#### TASK TO CARRY OUT:
Each line below containing the word "down" needs to be shown.

#### DATA:
=== Begin Enclosure ===
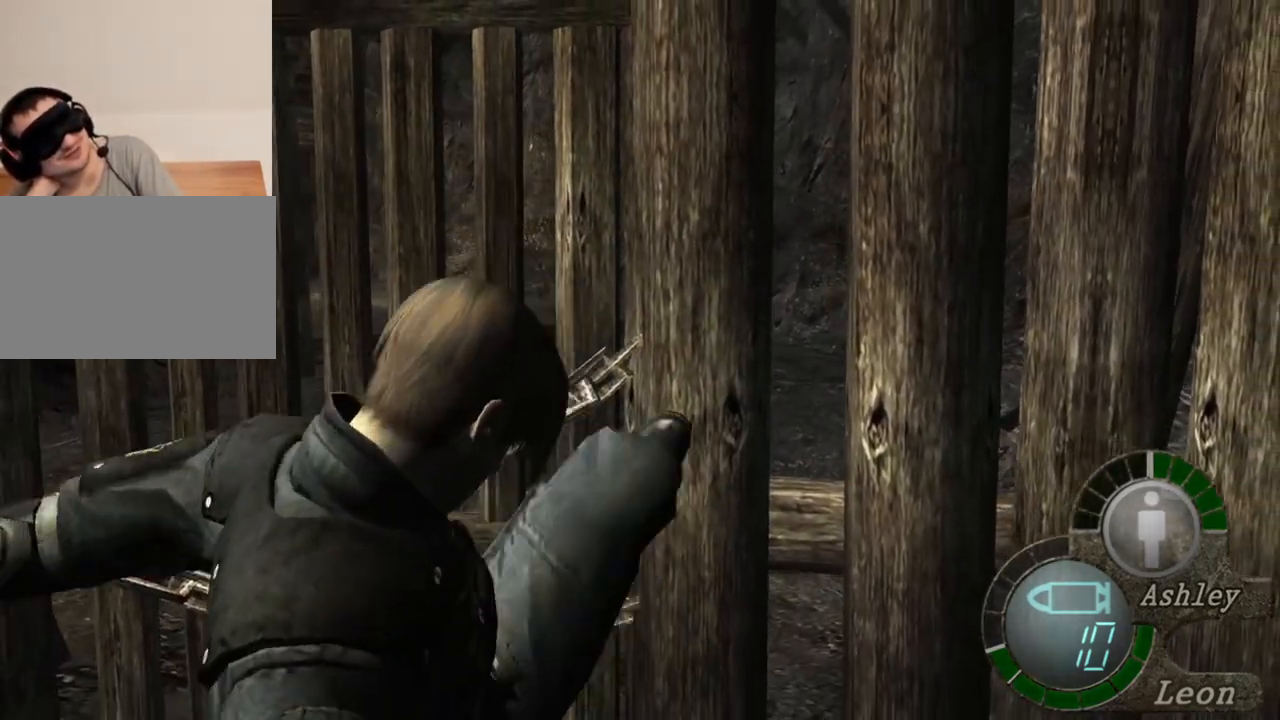
{"keys": [], "mouse": [], "events": [[50, "e", "up"], [117, "e", "down"], [183, "e", "up"], [217, "e", "down"], [317, "e", "up"], [383, "e", "down"], [483, "e", "up"]]}
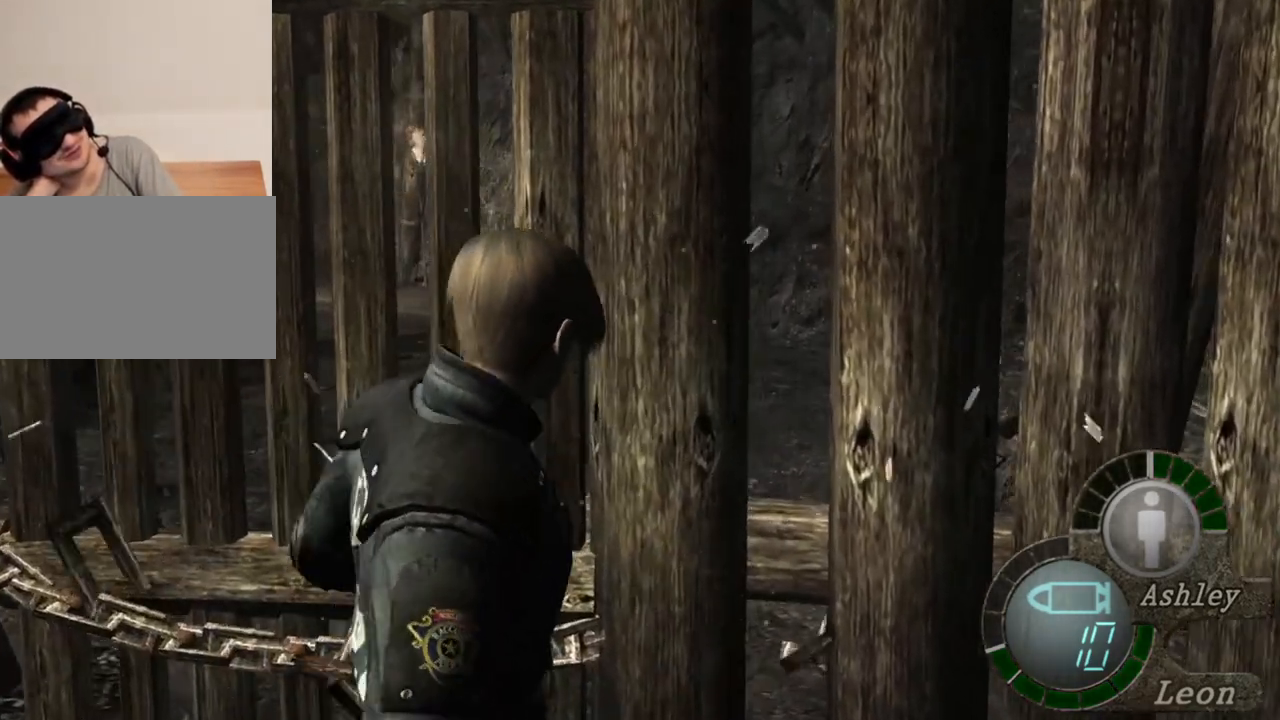
{"keys": ["e"], "mouse": [], "events": [[50, "e", "down"], [150, "e", "up"], [217, "e", "down"], [317, "e", "up"], [350, "e", "down"], [450, "e", "up"], [483, "e", "down"]]}
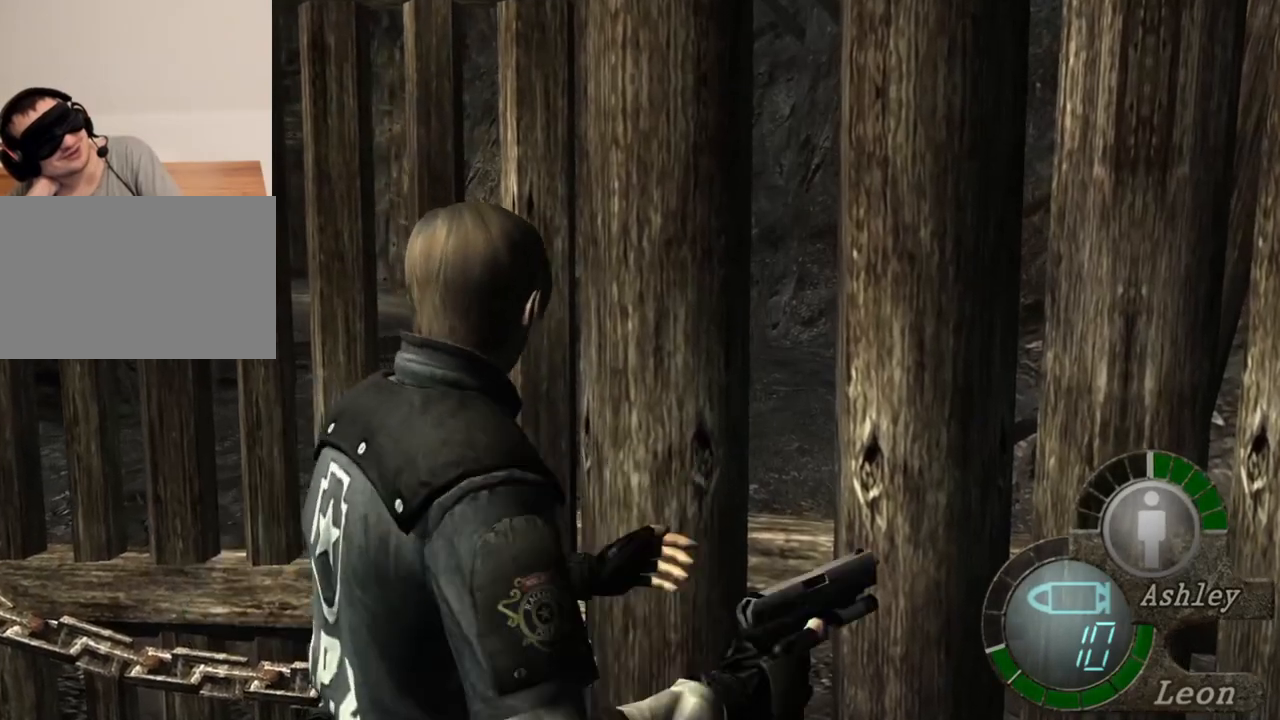
{"keys": ["e"], "mouse": [], "events": [[50, "e", "up"], [117, "e", "down"], [217, "e", "up"], [317, "e", "down"], [417, "e", "up"], [450, "e", "down"]]}
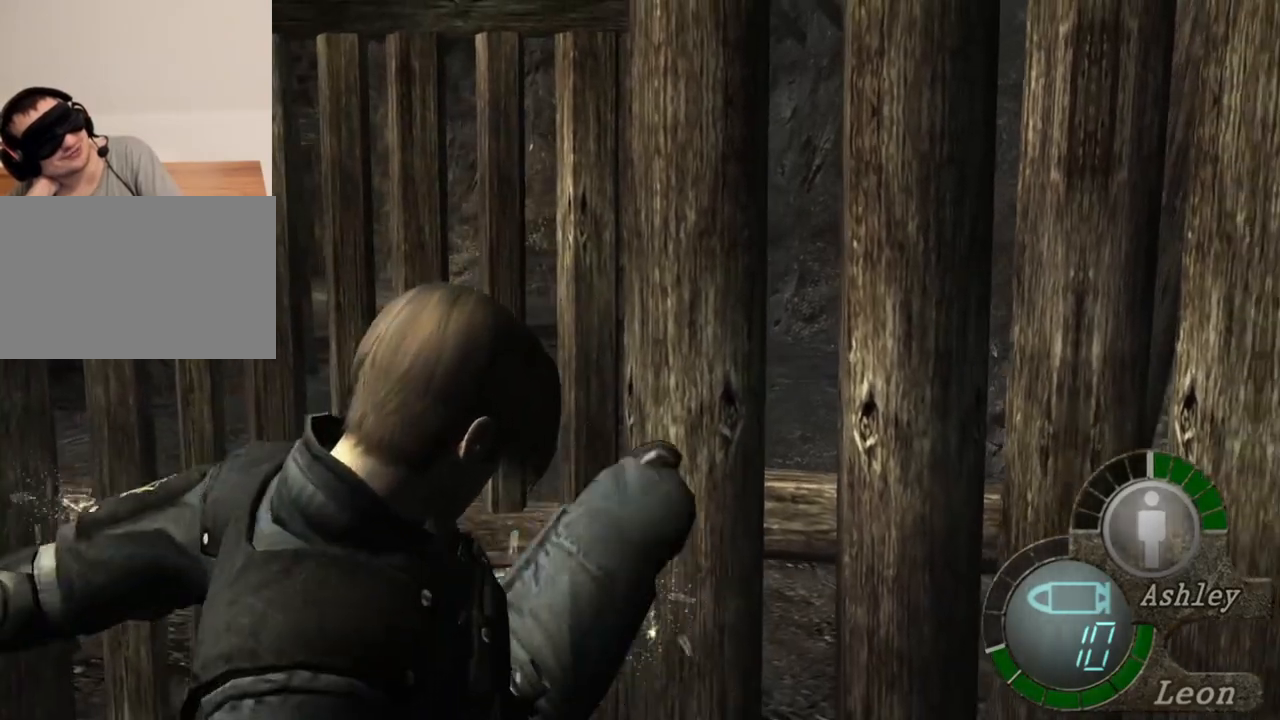
{"keys": [], "mouse": [], "events": [[50, "e", "up"], [83, "e", "down"], [183, "e", "up"], [250, "e", "down"], [317, "e", "up"], [383, "e", "down"], [483, "e", "up"]]}
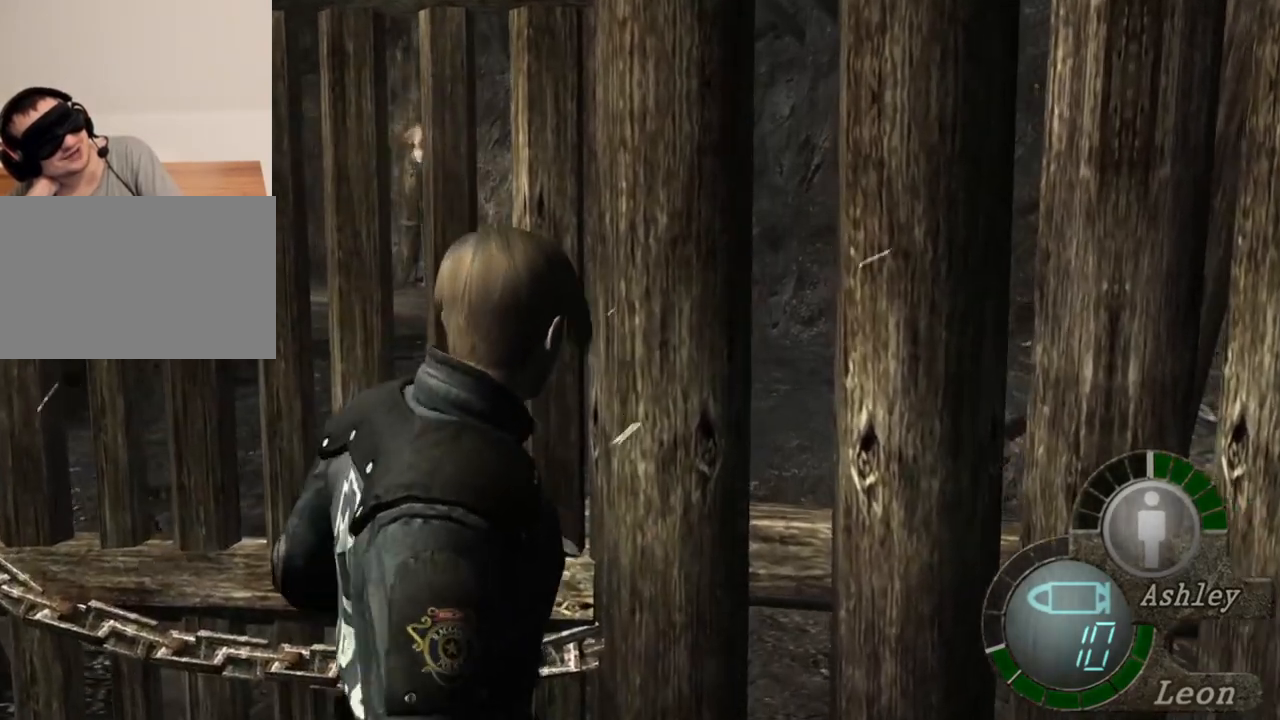
{"keys": ["e"], "mouse": [], "events": [[50, "e", "down"], [83, "e", "up"], [183, "e", "down"], [250, "e", "up"], [283, "e", "down"], [417, "e", "up"], [450, "e", "down"]]}
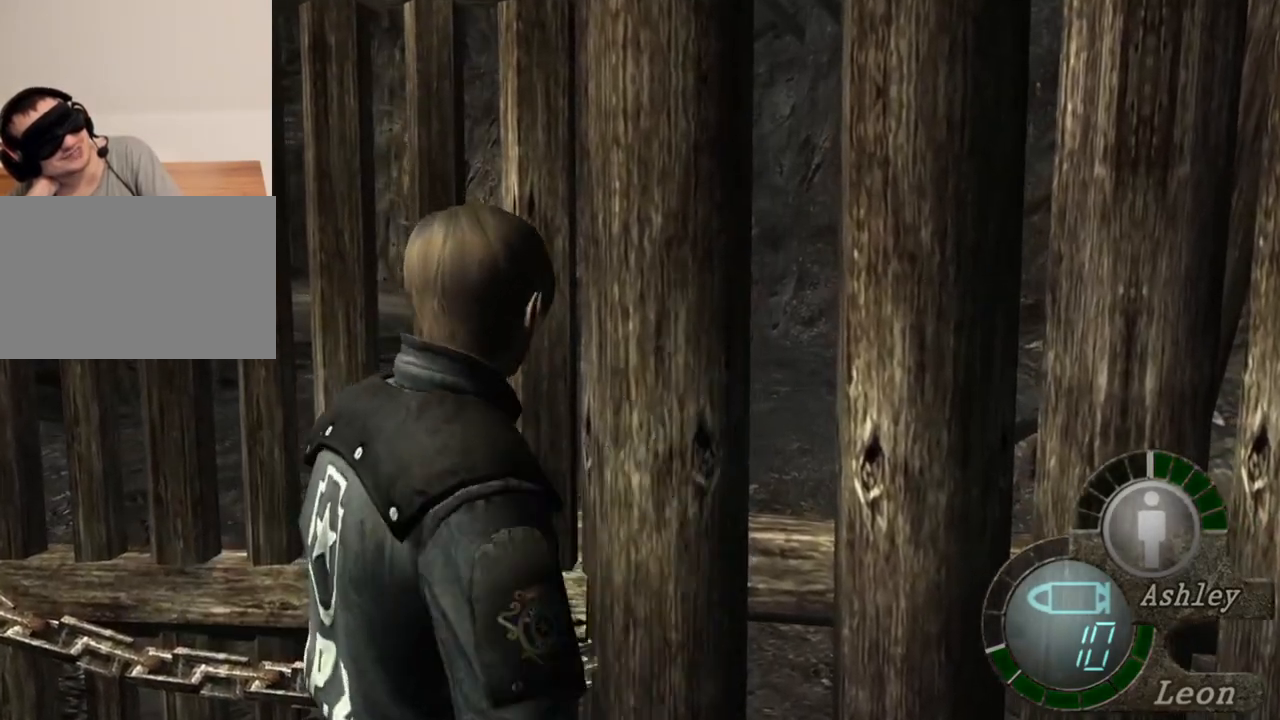
{"keys": [], "mouse": [], "events": [[17, "e", "up"], [83, "e", "down"], [183, "e", "up"], [217, "e", "down"], [317, "e", "up"], [383, "e", "down"], [417, "e", "up"]]}
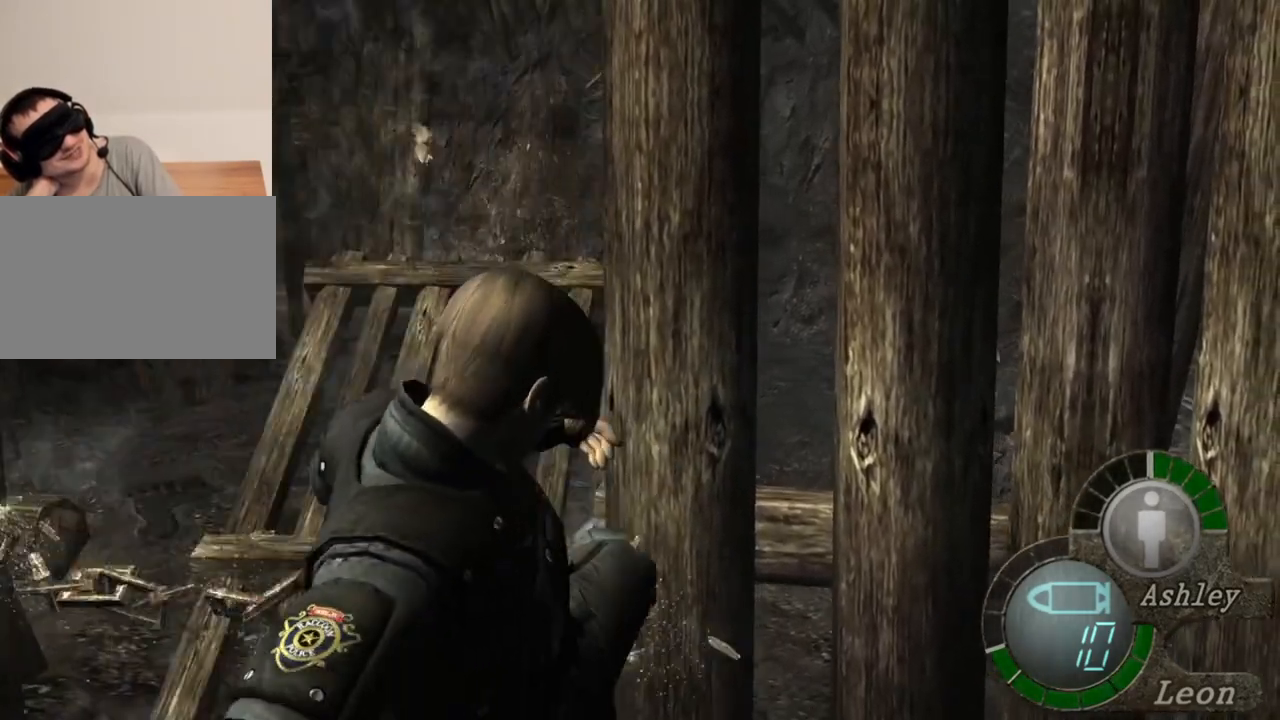
{"keys": [], "mouse": [], "events": [[17, "e", "down"], [50, "e", "up"], [150, "e", "down"], [383, "e", "up"]]}
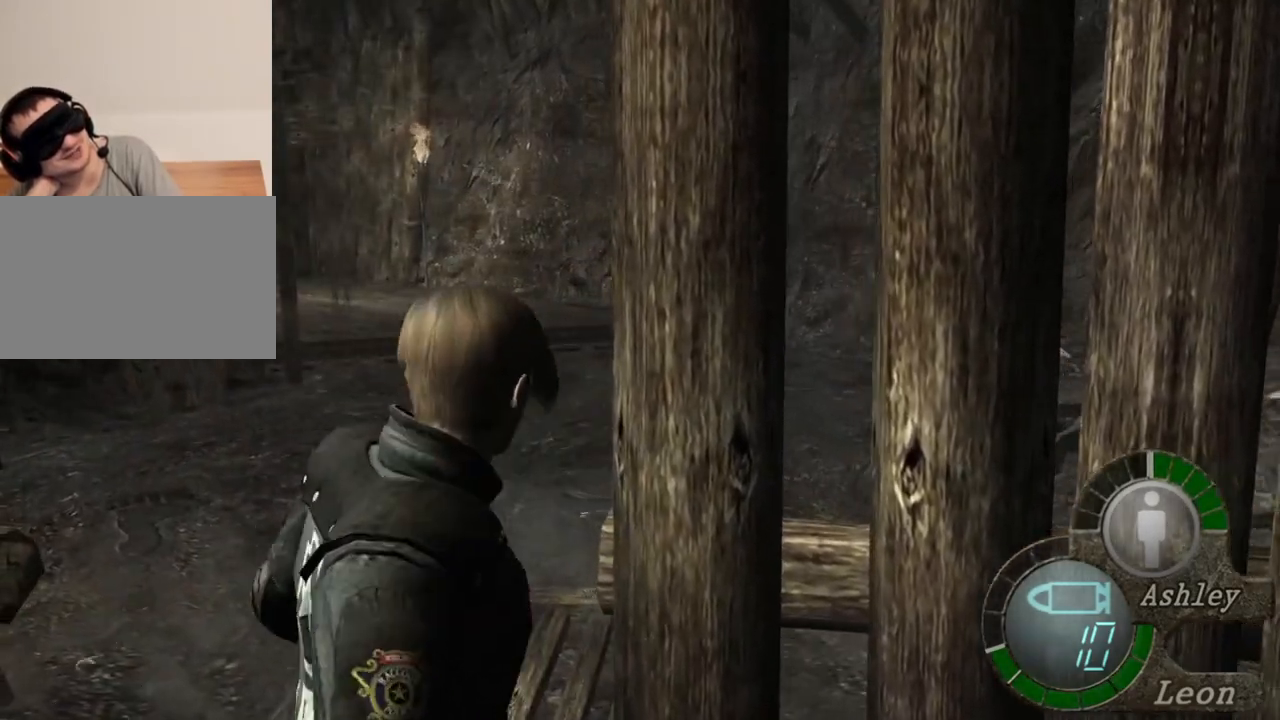
{"keys": ["shift", "w"], "mouse": [], "events": [[383, "w", "down"], [417, "shift", "down"]]}
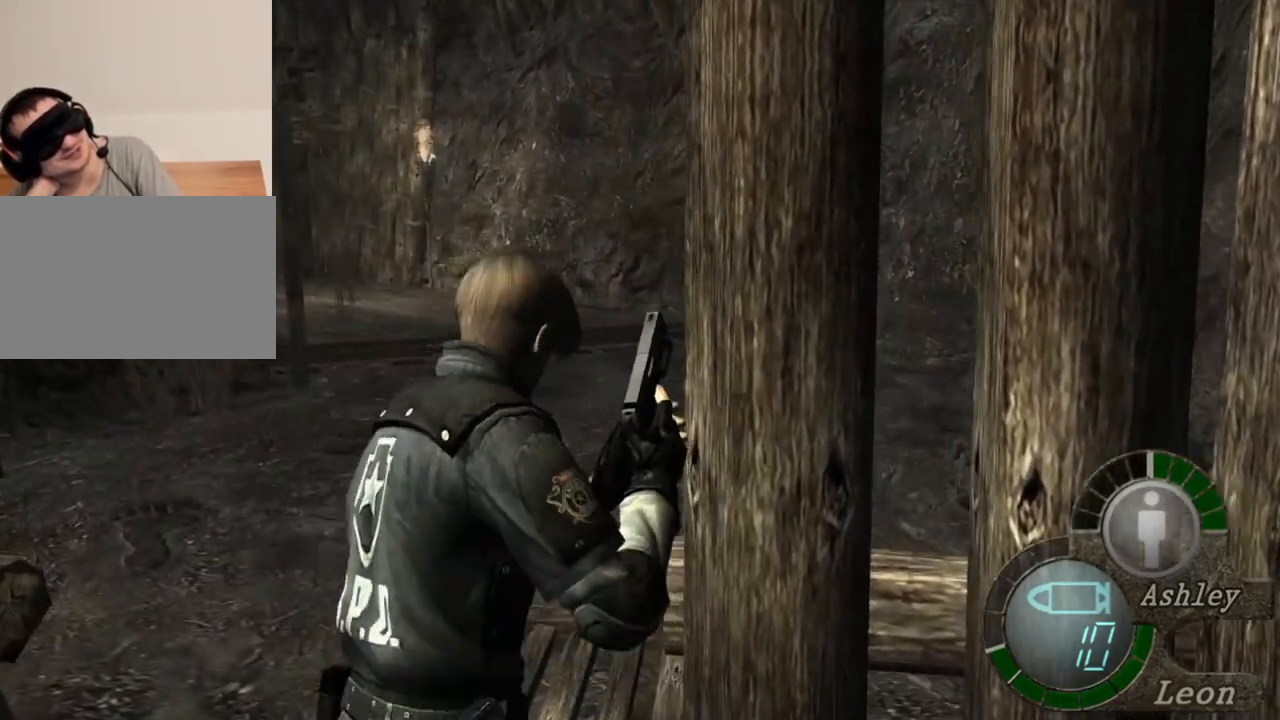
{"keys": ["shift", "w"], "mouse": [], "events": []}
=== End Enclosure ===
#### ANSWER AREA:
{"keys": [], "mouse": [], "events": [[50, "e", "up"], [117, "e", "down"], [183, "e", "up"], [217, "e", "down"], [317, "e", "up"], [383, "e", "down"], [483, "e", "up"]]}
{"keys": ["e"], "mouse": [], "events": [[50, "e", "down"], [150, "e", "up"], [217, "e", "down"], [317, "e", "up"], [350, "e", "down"], [450, "e", "up"], [483, "e", "down"]]}
{"keys": ["e"], "mouse": [], "events": [[50, "e", "up"], [117, "e", "down"], [217, "e", "up"], [317, "e", "down"], [417, "e", "up"], [450, "e", "down"]]}
{"keys": [], "mouse": [], "events": [[50, "e", "up"], [83, "e", "down"], [183, "e", "up"], [250, "e", "down"], [317, "e", "up"], [383, "e", "down"], [483, "e", "up"]]}
{"keys": ["e"], "mouse": [], "events": [[50, "e", "down"], [83, "e", "up"], [183, "e", "down"], [250, "e", "up"], [283, "e", "down"], [417, "e", "up"], [450, "e", "down"]]}
{"keys": [], "mouse": [], "events": [[17, "e", "up"], [83, "e", "down"], [183, "e", "up"], [217, "e", "down"], [317, "e", "up"], [383, "e", "down"], [417, "e", "up"]]}
{"keys": [], "mouse": [], "events": [[17, "e", "down"], [50, "e", "up"], [150, "e", "down"], [383, "e", "up"]]}
{"keys": ["shift", "w"], "mouse": [], "events": [[383, "w", "down"], [417, "shift", "down"]]}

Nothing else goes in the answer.